More practically, new Nokia claims to have worked hard to optimise battery life, with a liquid-cooling pipe. "We can run the latest SD harder and longer than what you see on the marketplace today," execs told us. And it should boast superior RF, since the cellular antennae are at the top and bottom, rather than worked into the sides – easy to cover with your hands in normal use, hence "the Death Grip". In a preview, I found the "aggressively" (their description not mine) curved design made the 8 very comfortable to hold and use – and it has real captive buttons, so it doesn't force you to slide up a navigation bar manually.

What are you missing?

The Nokia 8 is only "splashproof" to a IP54 standard, rather than the more demanding IP67 standards met by the iPhone 7, and even more demanding IP68 tests passed by the Samsung Galaxy S8, LG G6 and HTC U11. There's no wireless charging, something the former Nokia pioneered and used to differentiate itself in 2012, in its Lumias.

However, as readers have pointed out under our OnePlus 5 review, cheaper-than-flagship is an unforgiving place to be. If you're going to be paying a lot for a phone, why not pay a bit more? For one reader a Samsung Galaxy "was between 50 and 100 quid more but a quality brand, waterproof, better camera and post processing and nice looking screen".

"Consumers simply aren't interested in expensive but not top-end phones.
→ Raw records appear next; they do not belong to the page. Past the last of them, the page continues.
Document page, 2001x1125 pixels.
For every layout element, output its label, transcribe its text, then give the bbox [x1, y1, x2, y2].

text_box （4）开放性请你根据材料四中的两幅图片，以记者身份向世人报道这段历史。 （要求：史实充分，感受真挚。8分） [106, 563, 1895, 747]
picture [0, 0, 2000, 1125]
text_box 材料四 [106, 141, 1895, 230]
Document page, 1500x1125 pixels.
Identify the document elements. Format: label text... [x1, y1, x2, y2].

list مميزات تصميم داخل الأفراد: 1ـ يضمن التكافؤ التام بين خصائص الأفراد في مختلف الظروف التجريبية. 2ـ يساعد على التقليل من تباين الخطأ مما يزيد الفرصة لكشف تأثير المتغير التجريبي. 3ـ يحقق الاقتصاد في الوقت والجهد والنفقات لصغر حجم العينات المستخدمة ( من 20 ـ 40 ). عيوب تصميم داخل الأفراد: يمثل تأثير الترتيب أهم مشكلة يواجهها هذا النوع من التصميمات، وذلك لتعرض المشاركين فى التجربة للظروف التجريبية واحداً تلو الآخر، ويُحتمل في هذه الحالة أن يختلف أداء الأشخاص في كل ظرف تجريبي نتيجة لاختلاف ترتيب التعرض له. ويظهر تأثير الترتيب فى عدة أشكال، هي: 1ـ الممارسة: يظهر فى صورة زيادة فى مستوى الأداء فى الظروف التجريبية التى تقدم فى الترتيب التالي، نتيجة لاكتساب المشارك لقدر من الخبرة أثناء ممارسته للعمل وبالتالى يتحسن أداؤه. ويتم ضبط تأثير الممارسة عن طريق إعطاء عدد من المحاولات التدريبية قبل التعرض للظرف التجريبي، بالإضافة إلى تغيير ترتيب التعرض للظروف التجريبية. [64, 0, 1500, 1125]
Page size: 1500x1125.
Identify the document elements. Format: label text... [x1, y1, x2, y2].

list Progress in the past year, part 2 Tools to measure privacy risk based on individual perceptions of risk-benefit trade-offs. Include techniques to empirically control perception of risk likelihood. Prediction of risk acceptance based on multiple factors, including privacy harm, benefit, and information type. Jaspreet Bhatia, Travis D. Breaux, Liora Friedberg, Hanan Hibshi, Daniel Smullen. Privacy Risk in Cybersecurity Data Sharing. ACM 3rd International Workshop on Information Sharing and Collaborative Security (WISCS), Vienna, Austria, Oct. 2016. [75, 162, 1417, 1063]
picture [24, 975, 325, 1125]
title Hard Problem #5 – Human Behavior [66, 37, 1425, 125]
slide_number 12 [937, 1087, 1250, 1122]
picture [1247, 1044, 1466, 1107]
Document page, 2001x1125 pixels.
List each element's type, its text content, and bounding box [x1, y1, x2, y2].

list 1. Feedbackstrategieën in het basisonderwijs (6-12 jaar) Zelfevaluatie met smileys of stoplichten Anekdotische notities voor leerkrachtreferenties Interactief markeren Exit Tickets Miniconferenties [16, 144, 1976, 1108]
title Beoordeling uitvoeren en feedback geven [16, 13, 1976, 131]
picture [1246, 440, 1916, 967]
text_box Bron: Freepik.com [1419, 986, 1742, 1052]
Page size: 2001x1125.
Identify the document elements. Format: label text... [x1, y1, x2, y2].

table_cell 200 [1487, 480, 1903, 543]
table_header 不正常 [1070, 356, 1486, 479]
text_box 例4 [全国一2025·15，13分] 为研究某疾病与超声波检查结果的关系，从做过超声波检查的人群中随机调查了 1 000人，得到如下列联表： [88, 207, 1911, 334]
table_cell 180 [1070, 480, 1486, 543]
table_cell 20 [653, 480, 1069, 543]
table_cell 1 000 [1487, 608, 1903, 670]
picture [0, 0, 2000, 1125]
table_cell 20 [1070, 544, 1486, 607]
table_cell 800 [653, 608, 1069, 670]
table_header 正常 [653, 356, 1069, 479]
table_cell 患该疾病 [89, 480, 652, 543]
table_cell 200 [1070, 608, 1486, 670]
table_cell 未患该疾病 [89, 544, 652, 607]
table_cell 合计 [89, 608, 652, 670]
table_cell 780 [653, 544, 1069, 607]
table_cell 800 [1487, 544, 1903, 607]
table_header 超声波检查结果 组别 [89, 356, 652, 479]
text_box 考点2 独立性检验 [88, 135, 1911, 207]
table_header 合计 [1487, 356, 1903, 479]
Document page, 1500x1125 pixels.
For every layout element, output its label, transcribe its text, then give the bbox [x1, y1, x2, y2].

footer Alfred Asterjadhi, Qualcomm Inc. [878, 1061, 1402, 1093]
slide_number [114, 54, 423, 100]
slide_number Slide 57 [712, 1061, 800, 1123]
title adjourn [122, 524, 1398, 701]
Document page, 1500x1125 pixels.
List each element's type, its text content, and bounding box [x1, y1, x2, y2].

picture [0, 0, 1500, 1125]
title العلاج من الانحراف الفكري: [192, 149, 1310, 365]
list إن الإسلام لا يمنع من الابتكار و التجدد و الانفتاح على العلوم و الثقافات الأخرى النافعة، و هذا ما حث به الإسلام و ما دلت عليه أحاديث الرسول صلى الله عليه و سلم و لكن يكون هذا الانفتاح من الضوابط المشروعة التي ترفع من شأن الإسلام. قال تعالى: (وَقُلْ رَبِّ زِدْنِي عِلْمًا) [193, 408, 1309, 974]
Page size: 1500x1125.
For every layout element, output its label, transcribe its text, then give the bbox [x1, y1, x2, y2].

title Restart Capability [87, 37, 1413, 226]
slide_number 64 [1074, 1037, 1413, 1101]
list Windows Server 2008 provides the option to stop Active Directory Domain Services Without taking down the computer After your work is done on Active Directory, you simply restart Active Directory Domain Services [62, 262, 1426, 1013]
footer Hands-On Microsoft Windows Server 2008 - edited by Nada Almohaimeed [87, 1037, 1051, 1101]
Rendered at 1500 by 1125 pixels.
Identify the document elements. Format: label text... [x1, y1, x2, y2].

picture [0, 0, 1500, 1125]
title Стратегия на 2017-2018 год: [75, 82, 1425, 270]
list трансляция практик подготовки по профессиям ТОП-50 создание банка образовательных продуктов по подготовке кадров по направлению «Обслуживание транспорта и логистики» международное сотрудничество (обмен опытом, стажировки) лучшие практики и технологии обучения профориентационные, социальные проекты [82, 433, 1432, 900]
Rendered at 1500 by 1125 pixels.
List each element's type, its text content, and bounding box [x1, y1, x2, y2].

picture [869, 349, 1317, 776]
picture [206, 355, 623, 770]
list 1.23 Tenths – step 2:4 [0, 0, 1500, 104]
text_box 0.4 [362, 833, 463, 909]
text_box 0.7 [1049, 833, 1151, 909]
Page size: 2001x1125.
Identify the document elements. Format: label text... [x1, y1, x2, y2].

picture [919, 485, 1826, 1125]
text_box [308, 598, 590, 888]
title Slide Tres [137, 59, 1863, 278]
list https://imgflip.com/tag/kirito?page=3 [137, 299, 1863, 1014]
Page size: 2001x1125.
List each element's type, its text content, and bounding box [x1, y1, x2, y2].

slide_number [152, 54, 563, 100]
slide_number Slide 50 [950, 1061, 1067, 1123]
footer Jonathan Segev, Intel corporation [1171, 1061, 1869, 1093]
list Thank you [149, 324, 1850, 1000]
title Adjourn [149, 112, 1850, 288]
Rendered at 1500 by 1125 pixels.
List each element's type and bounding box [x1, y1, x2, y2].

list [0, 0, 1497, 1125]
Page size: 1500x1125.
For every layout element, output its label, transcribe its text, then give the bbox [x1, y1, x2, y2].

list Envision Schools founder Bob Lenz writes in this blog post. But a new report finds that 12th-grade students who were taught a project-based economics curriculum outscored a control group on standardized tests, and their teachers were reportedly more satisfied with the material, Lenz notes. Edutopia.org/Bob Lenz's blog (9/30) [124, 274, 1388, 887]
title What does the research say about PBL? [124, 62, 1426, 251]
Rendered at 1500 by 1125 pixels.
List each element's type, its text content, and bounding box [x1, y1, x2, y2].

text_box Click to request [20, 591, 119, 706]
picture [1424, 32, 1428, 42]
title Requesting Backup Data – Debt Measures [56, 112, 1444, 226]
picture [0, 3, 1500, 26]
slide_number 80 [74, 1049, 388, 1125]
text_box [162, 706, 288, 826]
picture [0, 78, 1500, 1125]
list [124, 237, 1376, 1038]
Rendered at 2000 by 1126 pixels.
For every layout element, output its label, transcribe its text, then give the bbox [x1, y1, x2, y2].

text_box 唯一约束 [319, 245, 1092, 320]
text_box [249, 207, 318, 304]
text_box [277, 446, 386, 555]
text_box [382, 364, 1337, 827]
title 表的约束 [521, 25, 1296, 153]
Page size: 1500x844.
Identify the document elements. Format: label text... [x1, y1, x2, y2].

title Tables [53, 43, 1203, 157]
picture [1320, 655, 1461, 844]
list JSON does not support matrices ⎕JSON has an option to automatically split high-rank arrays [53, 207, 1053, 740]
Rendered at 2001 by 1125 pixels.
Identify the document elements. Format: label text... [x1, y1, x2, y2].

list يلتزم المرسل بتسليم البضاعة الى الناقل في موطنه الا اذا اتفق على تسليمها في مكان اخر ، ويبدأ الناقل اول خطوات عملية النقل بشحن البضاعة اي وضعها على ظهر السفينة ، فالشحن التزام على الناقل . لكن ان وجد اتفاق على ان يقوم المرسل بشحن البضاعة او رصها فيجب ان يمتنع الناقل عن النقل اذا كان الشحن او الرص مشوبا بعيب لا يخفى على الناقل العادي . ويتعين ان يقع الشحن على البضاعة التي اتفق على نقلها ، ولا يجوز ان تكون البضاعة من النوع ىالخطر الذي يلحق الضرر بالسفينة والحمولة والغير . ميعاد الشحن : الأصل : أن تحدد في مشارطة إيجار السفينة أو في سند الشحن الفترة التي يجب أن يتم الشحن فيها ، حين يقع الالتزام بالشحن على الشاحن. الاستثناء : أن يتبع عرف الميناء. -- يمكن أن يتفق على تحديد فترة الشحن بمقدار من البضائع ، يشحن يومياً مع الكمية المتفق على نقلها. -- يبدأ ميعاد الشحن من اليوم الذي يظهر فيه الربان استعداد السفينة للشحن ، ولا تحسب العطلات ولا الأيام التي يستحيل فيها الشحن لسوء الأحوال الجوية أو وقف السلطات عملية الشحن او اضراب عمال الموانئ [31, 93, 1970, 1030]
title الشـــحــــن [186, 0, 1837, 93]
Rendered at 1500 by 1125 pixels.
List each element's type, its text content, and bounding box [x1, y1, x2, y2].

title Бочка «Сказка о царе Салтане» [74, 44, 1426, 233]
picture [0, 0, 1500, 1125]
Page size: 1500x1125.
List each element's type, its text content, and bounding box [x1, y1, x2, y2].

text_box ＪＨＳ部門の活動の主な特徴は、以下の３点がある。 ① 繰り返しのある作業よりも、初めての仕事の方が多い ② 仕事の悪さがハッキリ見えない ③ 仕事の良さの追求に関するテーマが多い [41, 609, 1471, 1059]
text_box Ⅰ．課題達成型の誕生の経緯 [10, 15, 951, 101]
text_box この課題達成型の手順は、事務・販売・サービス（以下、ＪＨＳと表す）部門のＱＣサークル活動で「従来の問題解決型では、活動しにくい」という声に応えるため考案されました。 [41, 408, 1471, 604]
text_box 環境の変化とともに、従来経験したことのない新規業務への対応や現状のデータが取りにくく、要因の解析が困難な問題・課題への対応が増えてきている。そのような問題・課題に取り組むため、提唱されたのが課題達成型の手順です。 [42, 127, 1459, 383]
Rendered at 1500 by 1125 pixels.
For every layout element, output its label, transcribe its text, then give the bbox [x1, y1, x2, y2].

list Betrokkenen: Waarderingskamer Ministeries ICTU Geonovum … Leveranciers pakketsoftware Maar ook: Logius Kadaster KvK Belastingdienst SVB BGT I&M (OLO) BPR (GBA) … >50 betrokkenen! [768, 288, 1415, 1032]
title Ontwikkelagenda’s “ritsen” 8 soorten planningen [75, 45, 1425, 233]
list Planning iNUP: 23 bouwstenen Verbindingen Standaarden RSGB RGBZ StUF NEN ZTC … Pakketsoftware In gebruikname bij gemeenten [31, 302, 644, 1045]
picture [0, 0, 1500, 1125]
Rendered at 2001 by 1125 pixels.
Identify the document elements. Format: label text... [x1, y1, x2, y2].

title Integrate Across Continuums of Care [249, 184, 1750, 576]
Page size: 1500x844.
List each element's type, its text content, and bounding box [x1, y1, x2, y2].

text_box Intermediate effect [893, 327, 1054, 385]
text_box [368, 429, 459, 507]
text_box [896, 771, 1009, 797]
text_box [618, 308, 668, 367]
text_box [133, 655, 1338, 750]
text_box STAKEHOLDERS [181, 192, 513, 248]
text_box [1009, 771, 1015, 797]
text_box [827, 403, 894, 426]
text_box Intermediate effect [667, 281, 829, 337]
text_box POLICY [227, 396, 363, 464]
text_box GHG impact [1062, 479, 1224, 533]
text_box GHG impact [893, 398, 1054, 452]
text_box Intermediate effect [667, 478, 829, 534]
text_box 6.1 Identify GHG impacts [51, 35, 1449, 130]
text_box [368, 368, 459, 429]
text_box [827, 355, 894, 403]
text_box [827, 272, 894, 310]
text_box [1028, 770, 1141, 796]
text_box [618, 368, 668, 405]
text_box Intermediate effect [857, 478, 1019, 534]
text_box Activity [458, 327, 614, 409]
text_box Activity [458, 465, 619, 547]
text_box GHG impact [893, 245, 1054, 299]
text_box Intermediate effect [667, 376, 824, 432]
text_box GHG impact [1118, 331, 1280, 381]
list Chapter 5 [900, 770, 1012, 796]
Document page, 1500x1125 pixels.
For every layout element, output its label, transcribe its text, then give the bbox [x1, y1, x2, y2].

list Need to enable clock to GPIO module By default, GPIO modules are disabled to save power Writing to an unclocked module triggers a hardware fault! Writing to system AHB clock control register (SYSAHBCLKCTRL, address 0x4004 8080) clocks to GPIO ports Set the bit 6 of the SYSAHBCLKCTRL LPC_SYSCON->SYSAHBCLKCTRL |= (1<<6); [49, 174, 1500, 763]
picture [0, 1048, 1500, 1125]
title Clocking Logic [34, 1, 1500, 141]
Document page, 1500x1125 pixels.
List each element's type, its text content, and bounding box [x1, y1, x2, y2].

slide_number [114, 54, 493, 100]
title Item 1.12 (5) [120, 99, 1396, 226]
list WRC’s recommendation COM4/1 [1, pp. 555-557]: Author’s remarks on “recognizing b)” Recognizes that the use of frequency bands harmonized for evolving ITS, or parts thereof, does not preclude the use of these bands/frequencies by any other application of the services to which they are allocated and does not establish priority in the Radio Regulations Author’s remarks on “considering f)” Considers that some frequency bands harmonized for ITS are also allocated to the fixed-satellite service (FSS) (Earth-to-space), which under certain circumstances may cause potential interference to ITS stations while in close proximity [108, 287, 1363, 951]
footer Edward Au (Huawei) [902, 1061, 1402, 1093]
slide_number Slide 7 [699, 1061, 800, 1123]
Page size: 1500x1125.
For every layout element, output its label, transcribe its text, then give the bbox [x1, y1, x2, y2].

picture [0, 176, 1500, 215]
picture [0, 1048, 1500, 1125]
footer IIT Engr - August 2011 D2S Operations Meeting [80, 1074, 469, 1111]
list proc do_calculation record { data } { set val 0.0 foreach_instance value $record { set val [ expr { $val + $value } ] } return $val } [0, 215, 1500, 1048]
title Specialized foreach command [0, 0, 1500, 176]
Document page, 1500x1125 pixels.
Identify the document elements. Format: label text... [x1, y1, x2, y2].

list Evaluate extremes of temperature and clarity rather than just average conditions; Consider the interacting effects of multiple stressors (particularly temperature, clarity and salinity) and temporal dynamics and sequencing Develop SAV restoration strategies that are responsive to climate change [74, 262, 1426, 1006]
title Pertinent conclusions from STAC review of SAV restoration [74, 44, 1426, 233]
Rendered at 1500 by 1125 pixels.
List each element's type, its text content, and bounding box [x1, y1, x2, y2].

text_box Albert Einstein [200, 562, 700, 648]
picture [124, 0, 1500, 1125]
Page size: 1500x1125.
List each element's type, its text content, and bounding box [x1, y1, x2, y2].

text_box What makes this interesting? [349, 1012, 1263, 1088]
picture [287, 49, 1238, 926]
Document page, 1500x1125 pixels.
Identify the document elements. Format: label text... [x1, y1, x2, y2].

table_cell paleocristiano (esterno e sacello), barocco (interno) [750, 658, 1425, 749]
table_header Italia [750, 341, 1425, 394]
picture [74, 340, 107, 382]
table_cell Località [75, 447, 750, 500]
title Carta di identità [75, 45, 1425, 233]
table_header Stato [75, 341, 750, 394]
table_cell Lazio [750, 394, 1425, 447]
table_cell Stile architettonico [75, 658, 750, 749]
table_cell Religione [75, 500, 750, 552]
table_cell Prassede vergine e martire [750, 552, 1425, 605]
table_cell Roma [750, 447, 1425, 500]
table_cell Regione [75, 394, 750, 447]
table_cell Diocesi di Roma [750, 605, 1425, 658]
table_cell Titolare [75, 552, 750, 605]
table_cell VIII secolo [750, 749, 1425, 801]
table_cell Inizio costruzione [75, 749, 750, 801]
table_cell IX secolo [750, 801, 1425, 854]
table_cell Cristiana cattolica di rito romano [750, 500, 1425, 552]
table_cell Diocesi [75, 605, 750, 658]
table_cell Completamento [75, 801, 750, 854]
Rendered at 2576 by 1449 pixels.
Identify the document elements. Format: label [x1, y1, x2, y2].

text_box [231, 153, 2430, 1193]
If they want an expensive phone, they're going to pay a little bit more to get all the bells and whistles available, while if they're happy to compromise on features they simply don't want to pay that much. There's a good market for £250 or so and lower phones, and a smaller but profitable market for high-end phones," concluded one.

Nokia hopes that they're wrong. ®

*An affliction in which a phone maker decides to price an industry standard feature set at an exorbitant margin. Caused by the patient wildly overvaluing its own brand.